There is hardly an online shop that has not fallen for at least one of the fancy tricks of a cheater’s line and suffered consequently financial loss. One way to reliably detect fraud is classic identification. This helps online shops to distinguish real people with honest buying and paying intentions from fraudsters.
But in addition to technical identification tools, it is always worth a look into the shopping cart of potential customers, since it often reveals in advance how serious the intentions of the buyer really are. There are general indications that can give a first recommendation for action:
Ordering behavior: A meaningful criterion is the number and amount of a customer's orders within a defined period, e.g. five orders within one hour. If the orders deviate significantly from the average behavior, a test is worthwhile. The establishment of maximum order values can be useful here, too. We also recommend limiting the number of orders up to a cumulative limit, which can be completed within 24 hours.
Customer journey: The "fraudster" often fills his shopping cart arbitrarily and quickly, goes straight to the cash register, and usually refrains from further information such as product descriptions. Repeated corrections to the personal data in the purchasing form are conspicuous, especially when the address data changes. Intelligent sensors allow the tracking of related information, which can already be included in the decision-making process during the shopping cart evaluation.
Untypical article number and combination: Depending on the product range, atypical number of products that are bought at the same time, raise the alarm: Orders like 20 razors are obvious exceptions that should be checked again. Similarly, there are certain combinations of articles that require caution. For example, an order for five different coffee machines is a conspicuous indicator.
Product group: There are product groups that are particularly common in shopping carts of fraud attempts. These include so-called "white goods", domestic appliances, as well as products that can be resold particularly well for a high resale value. Shopping carts containing these products should be specially watched.
Processing times: The ordering times can also be used as a sensor for possible fraud orders. For example, large pieces of furniture are usually ordered during the day and less at night. By developing standard profiles, deviant behavior patterns can be explicitly identified. In combination with other sensors, possible fraud attempts can be detected quickly and actively blocked.

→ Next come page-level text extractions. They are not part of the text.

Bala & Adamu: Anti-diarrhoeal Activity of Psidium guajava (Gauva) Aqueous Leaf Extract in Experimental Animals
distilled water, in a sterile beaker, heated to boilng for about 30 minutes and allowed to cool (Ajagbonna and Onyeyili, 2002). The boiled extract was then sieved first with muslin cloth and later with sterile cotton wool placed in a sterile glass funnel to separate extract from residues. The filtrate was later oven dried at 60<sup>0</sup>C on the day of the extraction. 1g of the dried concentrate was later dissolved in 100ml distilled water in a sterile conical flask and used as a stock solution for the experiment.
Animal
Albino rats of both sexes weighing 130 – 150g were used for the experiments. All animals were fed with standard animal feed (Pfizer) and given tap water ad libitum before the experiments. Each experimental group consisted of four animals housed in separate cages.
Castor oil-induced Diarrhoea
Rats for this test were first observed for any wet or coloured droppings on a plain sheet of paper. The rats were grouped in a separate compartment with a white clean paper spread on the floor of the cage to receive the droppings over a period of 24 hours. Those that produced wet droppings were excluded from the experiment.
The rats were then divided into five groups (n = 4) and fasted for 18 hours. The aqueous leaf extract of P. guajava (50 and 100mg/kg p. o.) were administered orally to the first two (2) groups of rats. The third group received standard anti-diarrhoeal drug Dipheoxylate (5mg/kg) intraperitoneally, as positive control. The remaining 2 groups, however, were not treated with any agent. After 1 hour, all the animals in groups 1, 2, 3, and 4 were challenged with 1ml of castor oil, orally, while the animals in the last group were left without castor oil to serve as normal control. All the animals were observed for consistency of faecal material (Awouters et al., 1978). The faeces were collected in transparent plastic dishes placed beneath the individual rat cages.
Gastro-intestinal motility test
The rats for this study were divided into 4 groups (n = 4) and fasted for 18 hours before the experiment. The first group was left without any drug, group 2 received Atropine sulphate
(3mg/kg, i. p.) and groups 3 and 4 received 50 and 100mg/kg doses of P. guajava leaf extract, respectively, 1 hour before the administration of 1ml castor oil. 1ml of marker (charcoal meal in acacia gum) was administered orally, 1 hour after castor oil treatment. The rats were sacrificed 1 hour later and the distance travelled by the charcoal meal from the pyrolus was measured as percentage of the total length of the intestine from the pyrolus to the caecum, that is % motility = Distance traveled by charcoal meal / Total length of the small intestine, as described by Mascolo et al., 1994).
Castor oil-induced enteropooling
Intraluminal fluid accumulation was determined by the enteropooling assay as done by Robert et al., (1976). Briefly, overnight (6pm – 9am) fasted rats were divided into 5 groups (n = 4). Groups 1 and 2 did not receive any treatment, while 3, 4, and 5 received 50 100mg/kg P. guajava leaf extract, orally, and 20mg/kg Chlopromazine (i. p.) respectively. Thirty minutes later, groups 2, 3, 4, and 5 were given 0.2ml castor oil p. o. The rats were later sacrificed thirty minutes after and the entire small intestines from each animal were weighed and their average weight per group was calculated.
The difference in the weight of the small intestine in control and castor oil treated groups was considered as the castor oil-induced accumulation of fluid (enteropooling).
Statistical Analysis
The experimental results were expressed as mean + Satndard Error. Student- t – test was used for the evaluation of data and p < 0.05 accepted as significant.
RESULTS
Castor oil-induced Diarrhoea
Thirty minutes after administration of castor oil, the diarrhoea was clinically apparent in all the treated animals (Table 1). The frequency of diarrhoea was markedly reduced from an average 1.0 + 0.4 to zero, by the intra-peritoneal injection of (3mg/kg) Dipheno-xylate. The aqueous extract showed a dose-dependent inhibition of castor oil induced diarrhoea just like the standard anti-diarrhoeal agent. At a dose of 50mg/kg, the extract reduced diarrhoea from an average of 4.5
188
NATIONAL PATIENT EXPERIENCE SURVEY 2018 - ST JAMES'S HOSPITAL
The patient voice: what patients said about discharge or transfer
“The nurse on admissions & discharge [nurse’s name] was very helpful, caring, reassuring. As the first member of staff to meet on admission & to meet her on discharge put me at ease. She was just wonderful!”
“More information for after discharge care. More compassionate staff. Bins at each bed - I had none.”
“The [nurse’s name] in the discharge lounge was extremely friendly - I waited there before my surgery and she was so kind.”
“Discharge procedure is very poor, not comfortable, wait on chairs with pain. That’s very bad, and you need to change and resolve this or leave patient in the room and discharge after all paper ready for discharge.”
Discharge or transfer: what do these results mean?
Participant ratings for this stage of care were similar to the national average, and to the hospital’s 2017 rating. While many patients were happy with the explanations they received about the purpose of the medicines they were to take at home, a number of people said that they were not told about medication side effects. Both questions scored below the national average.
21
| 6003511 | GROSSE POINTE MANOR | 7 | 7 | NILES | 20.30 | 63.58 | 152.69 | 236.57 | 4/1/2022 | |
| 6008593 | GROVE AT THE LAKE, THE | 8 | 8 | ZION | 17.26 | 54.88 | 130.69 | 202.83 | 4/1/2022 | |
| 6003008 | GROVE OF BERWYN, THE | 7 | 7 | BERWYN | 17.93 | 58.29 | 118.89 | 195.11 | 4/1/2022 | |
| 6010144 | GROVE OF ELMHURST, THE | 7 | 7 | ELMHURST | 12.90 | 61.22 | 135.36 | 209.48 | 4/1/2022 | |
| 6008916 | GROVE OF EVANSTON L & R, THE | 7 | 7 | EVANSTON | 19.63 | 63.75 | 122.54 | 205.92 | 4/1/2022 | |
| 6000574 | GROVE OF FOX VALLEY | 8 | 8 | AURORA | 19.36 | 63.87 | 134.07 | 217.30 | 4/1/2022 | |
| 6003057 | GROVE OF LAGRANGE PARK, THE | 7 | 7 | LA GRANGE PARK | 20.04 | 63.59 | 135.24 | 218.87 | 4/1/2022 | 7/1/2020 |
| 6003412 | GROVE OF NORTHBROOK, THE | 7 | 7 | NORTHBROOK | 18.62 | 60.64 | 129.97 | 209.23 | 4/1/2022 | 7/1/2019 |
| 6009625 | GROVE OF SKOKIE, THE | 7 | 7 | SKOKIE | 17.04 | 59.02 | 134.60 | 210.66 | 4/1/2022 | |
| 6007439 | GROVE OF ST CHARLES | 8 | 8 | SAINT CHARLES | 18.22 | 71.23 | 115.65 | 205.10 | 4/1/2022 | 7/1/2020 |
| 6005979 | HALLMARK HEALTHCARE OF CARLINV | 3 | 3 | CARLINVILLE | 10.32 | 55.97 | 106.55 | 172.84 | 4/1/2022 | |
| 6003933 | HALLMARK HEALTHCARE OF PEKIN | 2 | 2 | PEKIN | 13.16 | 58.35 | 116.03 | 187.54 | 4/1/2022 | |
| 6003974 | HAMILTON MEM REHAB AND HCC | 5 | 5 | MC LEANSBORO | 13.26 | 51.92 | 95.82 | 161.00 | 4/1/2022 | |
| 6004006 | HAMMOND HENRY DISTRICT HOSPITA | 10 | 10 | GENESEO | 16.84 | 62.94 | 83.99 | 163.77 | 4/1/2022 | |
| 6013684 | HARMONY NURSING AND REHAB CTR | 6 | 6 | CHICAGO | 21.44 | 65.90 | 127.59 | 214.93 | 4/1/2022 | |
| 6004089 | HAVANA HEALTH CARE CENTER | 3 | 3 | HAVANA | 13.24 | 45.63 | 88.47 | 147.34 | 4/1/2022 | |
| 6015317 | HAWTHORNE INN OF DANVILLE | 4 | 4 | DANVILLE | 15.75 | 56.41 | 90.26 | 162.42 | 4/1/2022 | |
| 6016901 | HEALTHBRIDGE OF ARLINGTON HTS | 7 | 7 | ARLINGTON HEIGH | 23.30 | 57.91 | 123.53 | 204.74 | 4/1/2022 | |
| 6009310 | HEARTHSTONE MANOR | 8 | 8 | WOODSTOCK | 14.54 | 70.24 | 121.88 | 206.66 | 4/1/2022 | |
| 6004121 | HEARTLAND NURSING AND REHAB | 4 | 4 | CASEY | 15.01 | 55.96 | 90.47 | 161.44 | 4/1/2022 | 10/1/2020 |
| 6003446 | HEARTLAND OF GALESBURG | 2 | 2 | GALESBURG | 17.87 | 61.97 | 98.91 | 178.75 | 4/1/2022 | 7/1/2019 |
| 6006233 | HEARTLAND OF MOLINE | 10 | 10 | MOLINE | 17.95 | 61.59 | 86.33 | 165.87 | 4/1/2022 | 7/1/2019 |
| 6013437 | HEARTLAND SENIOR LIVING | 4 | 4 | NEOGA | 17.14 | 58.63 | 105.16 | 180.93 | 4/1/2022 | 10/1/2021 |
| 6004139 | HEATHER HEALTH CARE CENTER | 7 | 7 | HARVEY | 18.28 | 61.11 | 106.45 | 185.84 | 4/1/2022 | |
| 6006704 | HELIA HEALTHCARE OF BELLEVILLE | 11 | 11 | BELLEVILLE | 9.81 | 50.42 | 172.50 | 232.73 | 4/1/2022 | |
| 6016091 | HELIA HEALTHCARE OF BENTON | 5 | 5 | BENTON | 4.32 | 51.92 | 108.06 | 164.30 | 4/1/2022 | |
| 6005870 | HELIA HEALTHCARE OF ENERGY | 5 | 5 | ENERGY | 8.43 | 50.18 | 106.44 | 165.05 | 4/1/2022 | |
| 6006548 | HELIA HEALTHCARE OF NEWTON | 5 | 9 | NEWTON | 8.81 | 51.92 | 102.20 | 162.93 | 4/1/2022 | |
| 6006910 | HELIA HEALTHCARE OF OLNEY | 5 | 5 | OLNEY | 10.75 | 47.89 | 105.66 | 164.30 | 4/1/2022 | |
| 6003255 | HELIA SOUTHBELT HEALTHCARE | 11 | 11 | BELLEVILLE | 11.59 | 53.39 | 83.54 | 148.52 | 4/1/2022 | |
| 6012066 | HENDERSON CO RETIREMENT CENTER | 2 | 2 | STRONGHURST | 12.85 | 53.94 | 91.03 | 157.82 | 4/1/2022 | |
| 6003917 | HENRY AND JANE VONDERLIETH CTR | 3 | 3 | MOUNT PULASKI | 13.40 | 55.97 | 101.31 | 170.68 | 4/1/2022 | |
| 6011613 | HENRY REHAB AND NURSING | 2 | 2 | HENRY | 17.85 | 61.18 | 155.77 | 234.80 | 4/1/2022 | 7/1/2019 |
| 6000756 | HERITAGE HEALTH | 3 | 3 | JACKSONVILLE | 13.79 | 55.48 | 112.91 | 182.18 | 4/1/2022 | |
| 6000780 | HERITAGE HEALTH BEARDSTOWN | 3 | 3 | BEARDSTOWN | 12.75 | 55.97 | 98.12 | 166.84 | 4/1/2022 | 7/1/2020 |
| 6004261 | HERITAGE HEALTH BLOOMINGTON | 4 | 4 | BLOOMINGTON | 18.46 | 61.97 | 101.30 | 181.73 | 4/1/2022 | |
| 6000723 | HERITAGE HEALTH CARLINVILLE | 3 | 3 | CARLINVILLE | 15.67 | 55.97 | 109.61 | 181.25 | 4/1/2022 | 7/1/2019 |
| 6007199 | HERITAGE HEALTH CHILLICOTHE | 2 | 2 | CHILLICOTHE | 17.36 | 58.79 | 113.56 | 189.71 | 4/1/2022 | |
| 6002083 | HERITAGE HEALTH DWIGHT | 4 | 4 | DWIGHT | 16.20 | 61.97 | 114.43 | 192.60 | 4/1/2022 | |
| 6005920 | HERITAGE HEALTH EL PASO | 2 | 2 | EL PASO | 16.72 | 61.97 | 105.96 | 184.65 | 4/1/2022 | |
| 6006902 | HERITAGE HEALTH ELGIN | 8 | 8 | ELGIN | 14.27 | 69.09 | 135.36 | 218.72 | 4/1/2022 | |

To safely identify high-risk shopping carts, the various parameters should be individually combined and automatically checked. Suspicuous orders are that way already recognized prior to the identification test, additional queries used more purposefully, and unnecessary costs reduced. Furthermore, these cases can then be subjected to a more intensive (manual) check or assigned to a "secure" payment method as part of the active payment method control. All in all, the risk of default and associated costs can be significantly reduced with a well-established shopping cart rating.